課題:
• a. アスベスト解体の記事で、レベル1の主な建材の例として挙げられているものは何ですか。
• b. 「pose: elev=294.4 azim=325.9」を含む行からデータセットの行の最後までを、「dist」を「distance」に差し替えて書き出してください。それ以外はそのままにしてください。

本文抜粋:
アスベストを含む建物の解体には、安全確保と法令遵守が欠かせません。
本記事では、アスベスト解体の基本的な手順、費用の目安、最新の法規制に基づいた届出の要点を整理し、安心して工事を進めるためのポイントを解説します。
アスベストのレベル分類

アスベストは以下のとおりレベル1〜3に分類され、発じん性が高いほど厳重な対策が求められます。
| レベル | 主な建材の例 | 発じん性 |
|---|---|---|
| レベル1 | 吹付け材 | 極めて高い |
| レベル2 | 保温材・耐火被膜材・断熱材 | 高い |
| レベル3 | 成形板・ビニル床タイル | 比較的低い |
レベルの詳しい解説については関連記事をご確認ください。
アスベスト解体工事の着工前〜完了までの5ステップ
アスベスト含有建築物の解体工事は、主に以下の流れで進行します。
1. 事前調査とレベル判定の実施
建築物の解体工事では、原則として有資格者によるアスベストの事前調査が義務付けられています。
(一部の例外については、関連記事をご確認ください。)
調査内容は、アスベストの有無と含有している場合のレベル(1〜3)の判定です。

(データセットの行)
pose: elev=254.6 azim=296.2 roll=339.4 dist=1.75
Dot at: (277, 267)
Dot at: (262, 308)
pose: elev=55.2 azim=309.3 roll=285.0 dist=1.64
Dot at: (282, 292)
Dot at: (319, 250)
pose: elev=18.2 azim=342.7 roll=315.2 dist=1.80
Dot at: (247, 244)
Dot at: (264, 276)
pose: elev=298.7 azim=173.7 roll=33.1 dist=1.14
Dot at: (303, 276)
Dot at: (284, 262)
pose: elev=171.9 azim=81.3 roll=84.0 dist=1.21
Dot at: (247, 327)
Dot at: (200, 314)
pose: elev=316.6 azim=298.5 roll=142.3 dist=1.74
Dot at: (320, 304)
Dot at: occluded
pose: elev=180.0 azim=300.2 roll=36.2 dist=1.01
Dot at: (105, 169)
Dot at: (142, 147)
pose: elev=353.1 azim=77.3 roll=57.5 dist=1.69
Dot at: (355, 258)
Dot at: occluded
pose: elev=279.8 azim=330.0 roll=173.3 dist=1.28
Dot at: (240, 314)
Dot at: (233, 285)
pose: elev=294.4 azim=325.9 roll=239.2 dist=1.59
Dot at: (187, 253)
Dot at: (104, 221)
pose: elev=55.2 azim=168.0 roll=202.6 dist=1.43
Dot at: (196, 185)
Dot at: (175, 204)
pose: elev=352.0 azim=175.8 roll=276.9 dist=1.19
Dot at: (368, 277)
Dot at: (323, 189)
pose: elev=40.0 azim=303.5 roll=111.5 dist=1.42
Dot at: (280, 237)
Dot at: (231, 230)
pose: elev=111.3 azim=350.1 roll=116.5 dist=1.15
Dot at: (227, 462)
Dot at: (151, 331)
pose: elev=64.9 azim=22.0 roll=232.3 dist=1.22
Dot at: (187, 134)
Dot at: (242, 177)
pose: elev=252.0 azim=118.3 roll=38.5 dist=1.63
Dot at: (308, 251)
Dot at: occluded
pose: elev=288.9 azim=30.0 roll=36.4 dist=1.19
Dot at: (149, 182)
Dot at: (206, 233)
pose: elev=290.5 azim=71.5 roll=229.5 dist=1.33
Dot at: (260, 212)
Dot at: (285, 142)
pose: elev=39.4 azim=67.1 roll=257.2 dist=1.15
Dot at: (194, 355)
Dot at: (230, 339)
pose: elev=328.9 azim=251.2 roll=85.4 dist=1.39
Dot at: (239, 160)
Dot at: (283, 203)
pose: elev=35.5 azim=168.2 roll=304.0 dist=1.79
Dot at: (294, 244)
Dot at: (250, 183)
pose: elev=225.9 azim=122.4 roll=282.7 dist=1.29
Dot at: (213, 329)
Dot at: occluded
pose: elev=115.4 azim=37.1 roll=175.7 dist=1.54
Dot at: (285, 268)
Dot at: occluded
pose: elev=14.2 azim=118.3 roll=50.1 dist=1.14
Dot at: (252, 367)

解答:
• a. 吹付け材です。

• b.
pose: elev=294.4 azim=325.9 roll=239.2 distance=1.59
Dot at: (187, 253)
Dot at: (104, 221)
pose: elev=55.2 azim=168.0 roll=202.6 distance=1.43
Dot at: (196, 185)
Dot at: (175, 204)
pose: elev=352.0 azim=175.8 roll=276.9 distance=1.19
Dot at: (368, 277)
Dot at: (323, 189)
pose: elev=40.0 azim=303.5 roll=111.5 distance=1.42
Dot at: (280, 237)
Dot at: (231, 230)
pose: elev=111.3 azim=350.1 roll=116.5 distance=1.15
Dot at: (227, 462)
Dot at: (151, 331)
pose: elev=64.9 azim=22.0 roll=232.3 distance=1.22
Dot at: (187, 134)
Dot at: (242, 177)
pose: elev=252.0 azim=118.3 roll=38.5 distance=1.63
Dot at: (308, 251)
Dot at: occluded
pose: elev=288.9 azim=30.0 roll=36.4 distance=1.19
Dot at: (149, 182)
Dot at: (206, 233)
pose: elev=290.5 azim=71.5 roll=229.5 distance=1.33
Dot at: (260, 212)
Dot at: (285, 142)
pose: elev=39.4 azim=67.1 roll=257.2 distance=1.15
Dot at: (194, 355)
Dot at: (230, 339)
pose: elev=328.9 azim=251.2 roll=85.4 distance=1.39
Dot at: (239, 160)
Dot at: (283, 203)
pose: elev=35.5 azim=168.2 roll=304.0 distance=1.79
Dot at: (294, 244)
Dot at: (250, 183)
pose: elev=225.9 azim=122.4 roll=282.7 distance=1.29
Dot at: (213, 329)
Dot at: occluded
pose: elev=115.4 azim=37.1 roll=175.7 distance=1.54
Dot at: (285, 268)
Dot at: occluded
pose: elev=14.2 azim=118.3 roll=50.1 distance=1.14
Dot at: (252, 367)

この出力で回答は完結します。